Gli strateghi dello Stato Islamico hanno seguito un sentiero alzando sempre di più il livello della violenza, consapevoli di come in una realtà sulla quale si muovono cento conflitti c’è la necessità di «offrire» qualcosa di inedito. Sono partiti con le esecuzioni degli ostaggi occidentali, spazzati via a colpi di mannaia. Tattica per nulla nuova, ma impiegata in modo sistematico insieme ai massacri nei territori da loro controllati. Nel mezzo, sempre per attirare l’attenzione, si sono inventati la formula del prigioniero che diventa — a forza — collaboratore della campagna di informazione. Ecco il reporter britannico John Cantlie mandato a raccontare gli attacchi a Kobane e Mosul, la capitale del Califfato.

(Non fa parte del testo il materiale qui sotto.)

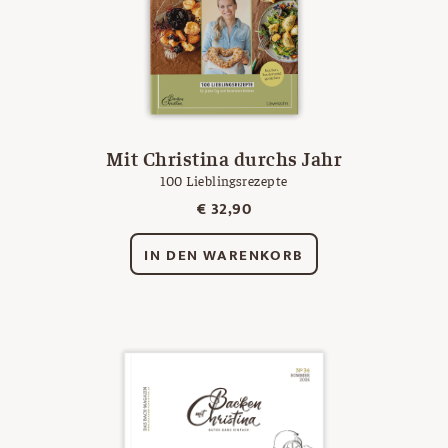
Mit Christina durchs Jahr
100 Lieblingsrezepte
€
32,90
IN DEN WARENKORB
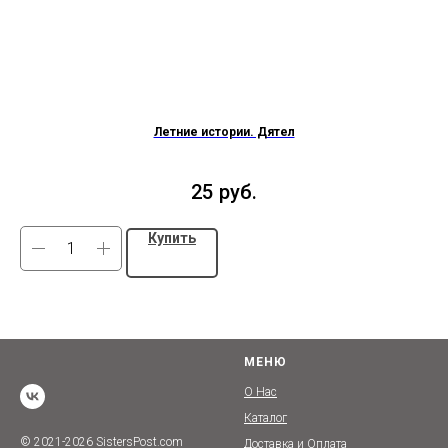
Летние истории. Дятел
25
руб.
Купить
МЕНЮ
О Нас
Каталог
© 2021-2026 SistersPost.com
Доставка и Оплата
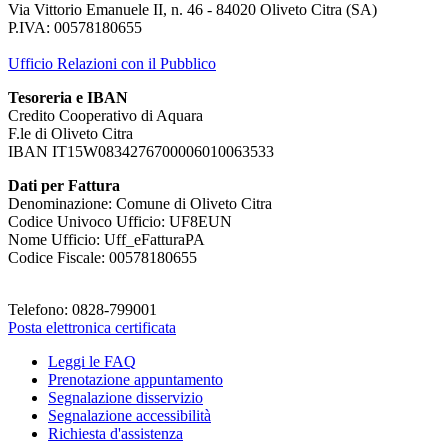
Via Vittorio Emanuele II, n. 46 - 84020 Oliveto Citra (SA)
P.IVA: 00578180655
Ufficio Relazioni con il Pubblico
Tesoreria e IBAN
Credito Cooperativo di Aquara
F.le di Oliveto Citra
IBAN IT15W0834276700006010063533
Dati per Fattura
Denominazione: Comune di Oliveto Citra
Codice Univoco Ufficio: UF8EUN
Nome Ufficio: Uff_eFatturaPA
Codice Fiscale: 00578180655
Telefono: 0828-799001
Posta elettronica certificata
Leggi le FAQ
Prenotazione appuntamento
Segnalazione disservizio
Segnalazione accessibilità
Richiesta d'assistenza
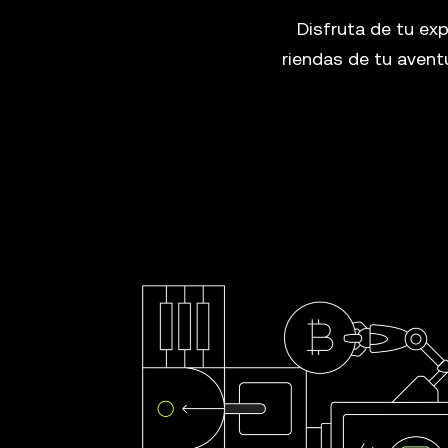
Disfruta de tu ex
riendas de tu avent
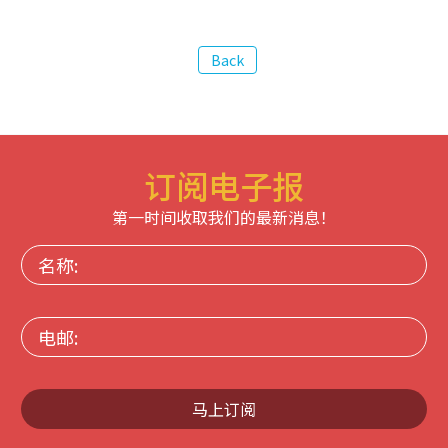
订阅电子报
第一时间收取我们的最新消息！
名
称:
电
邮:
马上订阅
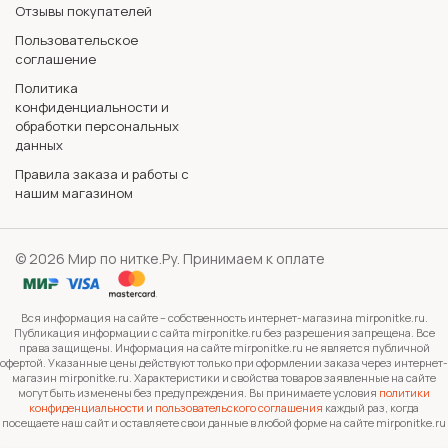
Отзывы покупателей
Пользовательское
соглашение
Политика
конфиденциальности и
обработки персональных
данных
Правила заказа и работы с
нашим магазином
© 2026 Мир по нитке.Ру. Принимаем к оплате
Вся информация на сайте – собственность интернет-магазина mirponitke.ru.
Публикация информации с сайта mirponitke.ru без разрешения запрещена. Все
права защищены. Информация на сайте mirponitke.ru не является публичной
офертой. Указанные цены действуют только при оформлении заказа через интернет-
магазин mirponitke.ru. Характеристики и свойства товаров заявленные на сайте
могут быть изменены без предупреждения. Вы принимаете условия
политики
конфиденциальности
и
пользовательского соглашения
каждый раз, когда
посещаете наш сайт и оставляете свои данные в любой форме на сайте mirponitke.ru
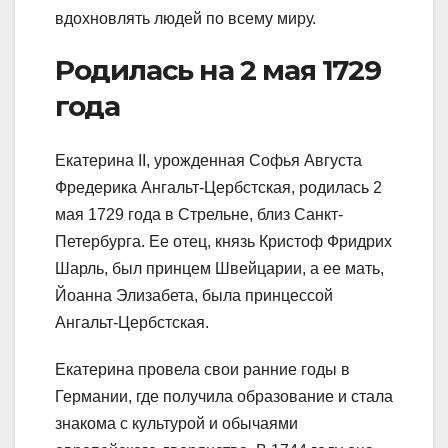
вдохновлять людей по всему миру.
Родилась на 2 мая 1729
года
Екатерина II, урожденная Софья Августа
Фредерика Ангальт-Цербстская, родилась 2
мая 1729 года в Стрельне, близ Санкт-
Петербурга. Ее отец, князь Кристоф Фридрих
Шарль, был принцем Швейцарии, а ее мать,
Йоанна Элизабета, была принцессой
Ангальт-Цербстская.
Екатерина провела свои ранние годы в
Германии, где получила образование и стала
знакома с культурой и обычаями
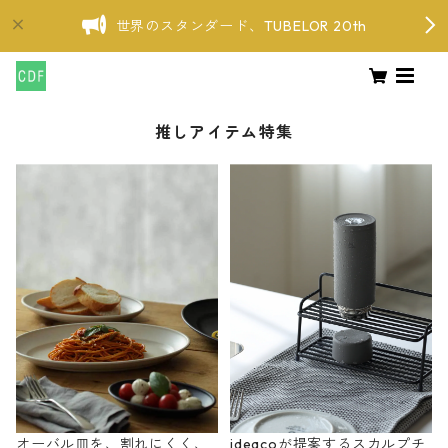
世界のスタンダード、TUBELOR 20th
推しアイテム特集
オーバル皿を、割れにくく、
ideacoが提案するスカルプチ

Ormai è evidente che quando riescono a prendere un prigioniero di valore, quelli dell’Isis pensano: studiamo delle sorprese, inventiamoci un nuovo «numero» nell’horror show. Lo fanno avendo in mente due destinatari: il loro pubblico e i Paesi avversari. Sicuri di raccogliere la gioia di altri tagliagole, decisi a innescare la rabbia dell’avversario, convinti di mettere a segno dei colpi propagandistici. Il predecessore di Al Baghdadi, Abu Musab al Zarkawi, aveva adottato la stessa linea ed è finito male, ucciso dagli americani con l’aiuto dei servizi di Amman. Le condizioni per questo tipo di manovra si sono riproposte alla fine di dicembre con la cattura del pilota giordano nella zona di Raqqa, in Siria. Invece che cercare di barattarlo, l’Isis ha mobilitato la piazza promuovendo un sondaggio su come doveva giustiziarlo. Le risposte sono arrivate in fretta: eliminiamolo con centinaia di coltellate, «l’ascia è la cosa migliore», «seppelliamolo con una scavatrice», «bruciamolo vivo». I terroristi hanno preso in parola i suggerimenti dei sostenitori cercando di soddisfare i loro desideri. Dunque l’atroce morte tra le fiamme, seguite dall’azione del bulldozer.
Come abbiamo scritto nei giorni scorsi c’è il fondato sospetto, rilanciato dai giordani, che il militare sia stato in realtà assassinato il 3 gennaio. Una versione che può fare il gioco di Amman, criticata per non averlo salvato, ma che può avere una sua logica. E simpatizzanti del movimento avevano celebrato l’8 su Twitter l’esecuzione del pilota «bruciato a morte». L’Isis lo ha poi resuscitato inserendolo nel finto negoziato sugli ostaggi giapponesi, entrambi assassinati nonostante i governi avessero accettato uno scambio con la terrorista Sajida al Rishawi. Di nuovo: solo un trucco perché gli islamisti non erano in grado di offrire nulla. Tanto è vero che, durante il negoziato, non hanno mai detto di volere liberare il pilota ma soltanto che «non morirà».
Quindi, guardando sempre ai «tempi», l’Isis ha diffuso le immagini della gabbia di fuoco con al centro Muath. Significativa la coincidenza con un inatteso viaggio del re giordano Abdallah a Washington. Adesso tocca al sovrano rispondere e non saranno parole ma la spada.